Zukunftsweisendes Projekt

Der Kulturwandel macht auch vor Banken nicht Halt. Das überrascht nicht, denn erfolgreiche Unternehmen setzen auf selbstbestimmtes Arbeiten, mehr Teamwork, eine offene Dialogkultur und Transparenz. Jetzt hat sich die Landesbank Hessen-Thüringen mit einem Pilotprojekt am Standort Offenbach auf den Weg gemacht. Eine wichtige Rolle spielt dabei der „weiche Faktor“ Arbeitsumgebung.

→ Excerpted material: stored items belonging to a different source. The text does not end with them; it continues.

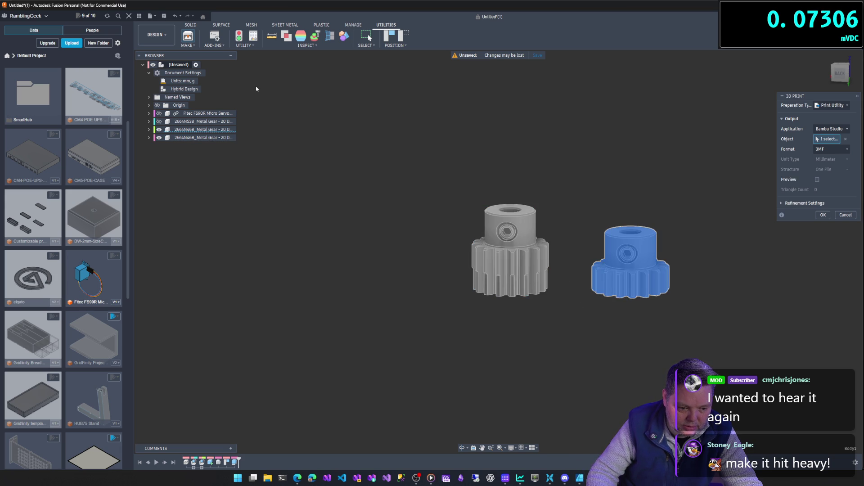
click(178, 65)
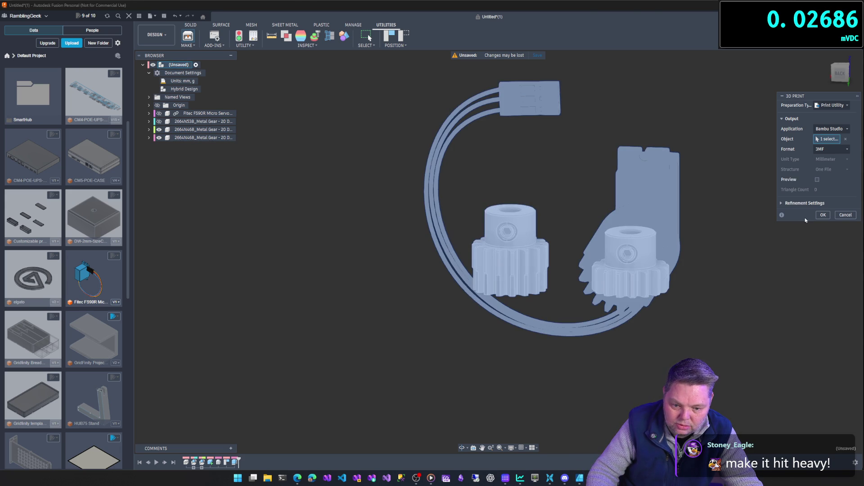
click(823, 216)
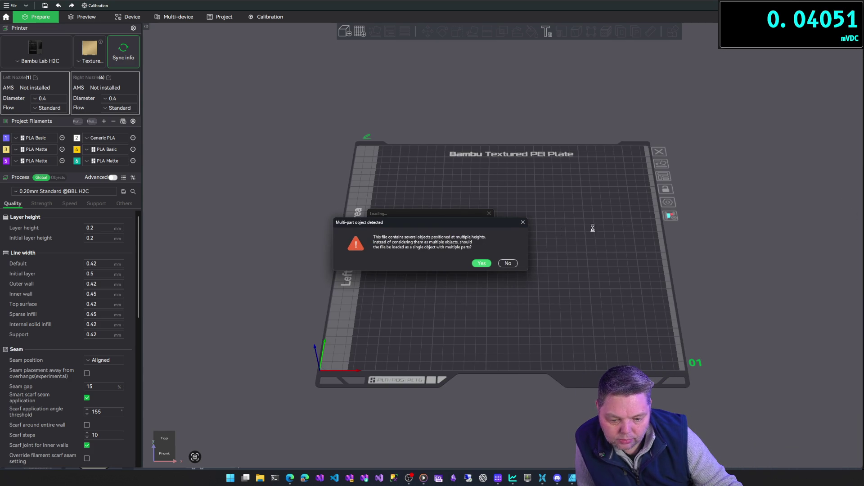
Load the exported gear file's parts as separate objects instead of one multi-part object.
click(508, 263)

Unternehmen müssen sich wandeln, um für Mitarbeiter attraktiv zu bleiben. Das gilt umso mehr, als die Digitalisierung und der demografische Wandel etablierte Unternehmen mit sicher geglaubten Alleinstellungsmerkmalen herausfordert. Beide Aspekte haben unmittelbaren Einfluss auf die Wettbewerbsfähigkeit. Unternehmen mit einem höheren digitalen Reifegrad, unterstreicht die im Juli publizierte Studie „Benchmarking HR Digital Transformation“, würden eine höhere Mitarbeiterzufriedenheit und Arbeitgeberattraktivität zugeschrieben. Sie werden als innovativer und agiler empfunden sowie als profitabler und wachstumsstärker wahrgenommen

Die Veränderungen betreffen nicht nur das Führungsverhalten oder das Personal Recruiting, sondern vielfach das Geschäftsmodell selbst. So machen auch Banken seit Jahren eine neue Erfahrung, dass sie ihre angestammte Rolle verändern müssen. Unternehmen, die selbst keine Banken sind, bieten inzwischen privaten Endkunden finanzielle Dienstleistungen. Das zeigt, dass die Digitalisierung nicht nur Risiken birgt, sondern auch Chancen bietet, neue Produkte zu entwickeln und Geschäftsprozesse zu optimieren. Gleichzeitig verlangt sie eine Unternehmenskultur, die flexibler und schneller auf Kundenwünsche reagiert, sowie eine Arbeitsumgebung, die inspirierend wirkt. „Wir stellen fest“, sagt Frank Kauertz, Abteilungsleiter Standort- und Gebäudeverwaltung der Helaba, „dass der Wohlfühlfaktor eines Büros als ‚weicher Faktor’ für Mitarbeiter zukünftig eine größere Rolle spielt.“

Quadratur des Kreises geschafft
Einen Schritt in die Zukunft wagt die Helaba mit ihrem Pilotprojekt einer neuen Arbeitswelt am Standort Offenbach. Das öffentlich-rechtliche Geldinstitut mit rund 6.150 Mitarbeitern und einer Bilanzsumme von rund 172 Mrd. € zählt zu den führenden Banken am Finanzplatz Frankfurt. Die Bank ist in Deutschland an sieben Standorten präsent, neben den Zentralen Frankfurt und Erfurt. Mit rund 1.400 Mitarbeitern und einer Bürofläche von insgesamt 42.000 m2 ist Offenbach der zweitgrößte Standort der Bank. Er ist Sitz verschiedener Bereiche, unter anderem der LBS, der Helaba Revision, der IT- und Schulungsabteilung sowie der WIBank, die öffentliche Förderaufgaben, insbesondere in den Bereichen Wohnungs- und Städtebau, Infrastruktur, Wirtschaft, Landwirtschaft und Umwelt, wahrnimmt.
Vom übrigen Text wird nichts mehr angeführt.